■ What to work on ■
Rewrite the lines from the one containing "o tom žádná." through the one containing "přestože jsem už hodnou chvíli pozorovala", inclusive, with "nápad" changed to "návrh" and everything else left as it is.

■ The data ■
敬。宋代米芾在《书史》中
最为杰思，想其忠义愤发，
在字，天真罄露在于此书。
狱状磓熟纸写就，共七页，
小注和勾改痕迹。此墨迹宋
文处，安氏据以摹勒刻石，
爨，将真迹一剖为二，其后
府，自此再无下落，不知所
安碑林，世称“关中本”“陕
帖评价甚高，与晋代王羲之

==

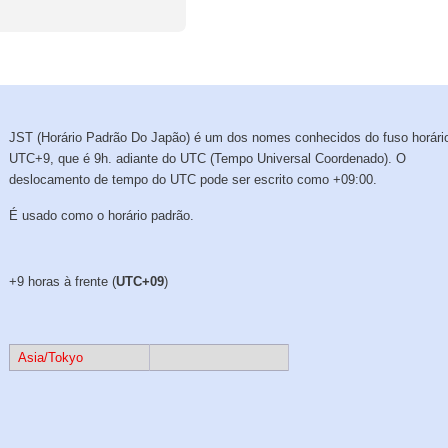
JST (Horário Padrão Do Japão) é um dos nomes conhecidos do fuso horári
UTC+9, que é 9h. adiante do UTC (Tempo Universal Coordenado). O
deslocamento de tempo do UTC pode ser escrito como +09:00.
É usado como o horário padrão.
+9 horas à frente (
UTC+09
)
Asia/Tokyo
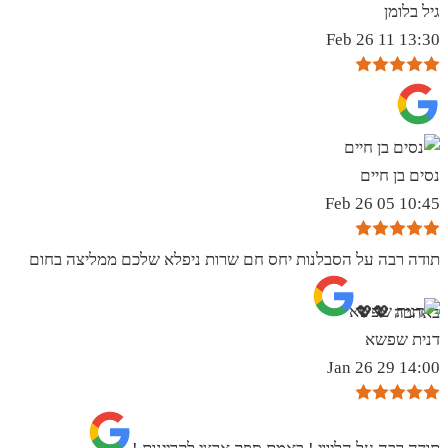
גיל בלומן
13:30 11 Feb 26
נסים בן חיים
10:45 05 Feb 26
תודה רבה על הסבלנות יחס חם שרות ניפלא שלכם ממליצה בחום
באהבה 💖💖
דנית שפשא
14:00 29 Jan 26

...

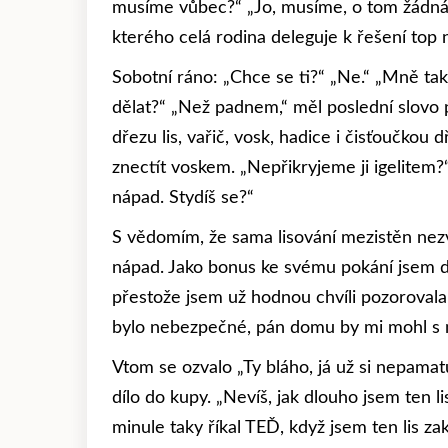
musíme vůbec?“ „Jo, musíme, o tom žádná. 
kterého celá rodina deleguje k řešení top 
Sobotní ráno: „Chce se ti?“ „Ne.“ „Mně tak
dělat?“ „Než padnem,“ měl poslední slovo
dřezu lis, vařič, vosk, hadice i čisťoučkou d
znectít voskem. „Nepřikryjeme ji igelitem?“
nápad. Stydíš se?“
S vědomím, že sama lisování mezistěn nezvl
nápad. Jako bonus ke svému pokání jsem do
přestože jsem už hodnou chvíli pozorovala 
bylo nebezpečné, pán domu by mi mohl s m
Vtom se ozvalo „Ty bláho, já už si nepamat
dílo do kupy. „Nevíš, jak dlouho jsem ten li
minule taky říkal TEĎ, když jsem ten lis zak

■ Problem solution ■
musíme vůbec?“ „Jo, musíme, o tom žádná. 
kterého celá rodina deleguje k řešení top 
Sobotní ráno: „Chce se ti?“ „Ne.“ „Mně tak
dělat?“ „Než padnem,“ měl poslední slovo
dřezu lis, vařič, vosk, hadice i čisťoučkou d
znectít voskem. „Nepřikryjeme ji igelitem?“
návrh. Stydíš se?“
S vědomím, že sama lisování mezistěn nezvl
návrh. Jako bonus ke svému pokání jsem do
přestože jsem už hodnou chvíli pozorovala 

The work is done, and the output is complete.